Every year, farmers, fish pond operators, and communities lose crops, livestock, and health to water contamination they never saw coming. The culprit is often the infrastructure itself PVC pipes and polymer joints degrading silently under heat and UV radiation, leaching phthalates, microplastics, and volatile organic compounds into the water supply over months and years. No alarm goes off. By the time fish die or crops fail, the chemical load has been building for a season or more.

ChemSafe calculates a Leachate Risk Score from infrastructure parameters pipe material, installation age, UV exposure, ambient temperature, flow rate, and use context using polymer degradation chemistry models grounded in WHO SDG 3.9 water safety thresholds.

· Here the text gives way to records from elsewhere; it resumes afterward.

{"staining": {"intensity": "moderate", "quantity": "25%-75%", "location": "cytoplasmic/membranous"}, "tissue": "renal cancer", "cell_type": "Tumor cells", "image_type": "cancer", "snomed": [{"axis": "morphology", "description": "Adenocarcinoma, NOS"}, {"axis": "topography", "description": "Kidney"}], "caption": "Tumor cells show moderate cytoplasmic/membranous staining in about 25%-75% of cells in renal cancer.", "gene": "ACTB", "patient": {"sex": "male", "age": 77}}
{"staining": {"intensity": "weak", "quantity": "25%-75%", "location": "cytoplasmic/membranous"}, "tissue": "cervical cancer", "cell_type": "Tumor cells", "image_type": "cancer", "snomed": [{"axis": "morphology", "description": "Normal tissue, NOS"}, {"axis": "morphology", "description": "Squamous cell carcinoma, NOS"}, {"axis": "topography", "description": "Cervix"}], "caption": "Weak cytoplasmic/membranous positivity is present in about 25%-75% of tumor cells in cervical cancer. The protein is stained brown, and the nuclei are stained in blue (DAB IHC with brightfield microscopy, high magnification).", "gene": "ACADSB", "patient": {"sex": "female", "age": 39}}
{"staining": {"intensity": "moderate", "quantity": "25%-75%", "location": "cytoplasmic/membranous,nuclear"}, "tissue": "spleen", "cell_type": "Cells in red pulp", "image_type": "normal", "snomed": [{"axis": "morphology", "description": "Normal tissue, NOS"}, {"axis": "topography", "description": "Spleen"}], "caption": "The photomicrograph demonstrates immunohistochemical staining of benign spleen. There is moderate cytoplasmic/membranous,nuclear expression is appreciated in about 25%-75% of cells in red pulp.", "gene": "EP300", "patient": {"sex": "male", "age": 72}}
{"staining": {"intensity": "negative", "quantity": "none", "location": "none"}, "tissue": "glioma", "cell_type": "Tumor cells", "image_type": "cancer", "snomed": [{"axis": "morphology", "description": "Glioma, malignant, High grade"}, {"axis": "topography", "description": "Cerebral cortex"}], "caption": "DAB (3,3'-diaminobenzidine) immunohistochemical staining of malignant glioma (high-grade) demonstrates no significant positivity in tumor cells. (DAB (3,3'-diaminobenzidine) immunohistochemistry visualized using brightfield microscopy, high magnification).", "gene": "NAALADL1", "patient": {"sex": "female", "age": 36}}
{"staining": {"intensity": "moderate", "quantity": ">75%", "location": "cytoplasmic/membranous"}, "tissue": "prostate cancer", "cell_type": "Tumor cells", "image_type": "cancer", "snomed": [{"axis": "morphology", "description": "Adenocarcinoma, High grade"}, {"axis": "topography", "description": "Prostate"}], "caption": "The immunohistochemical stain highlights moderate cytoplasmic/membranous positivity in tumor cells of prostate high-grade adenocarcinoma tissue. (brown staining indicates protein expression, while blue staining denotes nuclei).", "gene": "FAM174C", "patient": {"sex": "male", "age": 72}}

The tool is built for global agricultural contexts: warm climates, limited water-testing access, and ageing pipe infrastructure. Critically, ChemSafe offers two entry paths: a technical form for extension officers and planners who know their specifications, and an AI-guided interview for anyone who doesn't, adapting its vocabulary to the user's literacy level, accepting proxy and observational answers when direct answers aren't available, and using image recognition to identify pipe materials from photos. Both paths feed the same chemistry model and produce the same risk output.

ChemSafe is a Tier 2 tool designed for the technical intermediary layer between scientific data and the communities it serves. It is predictive, not diagnostic: it projects when contamination is likely to begin, not whether it has already occurred. It does not replace physical water testing. What it gives planners, supervisors, and field officers is a decision-making window they currently lack and a shareable, printable record of every assessment they run.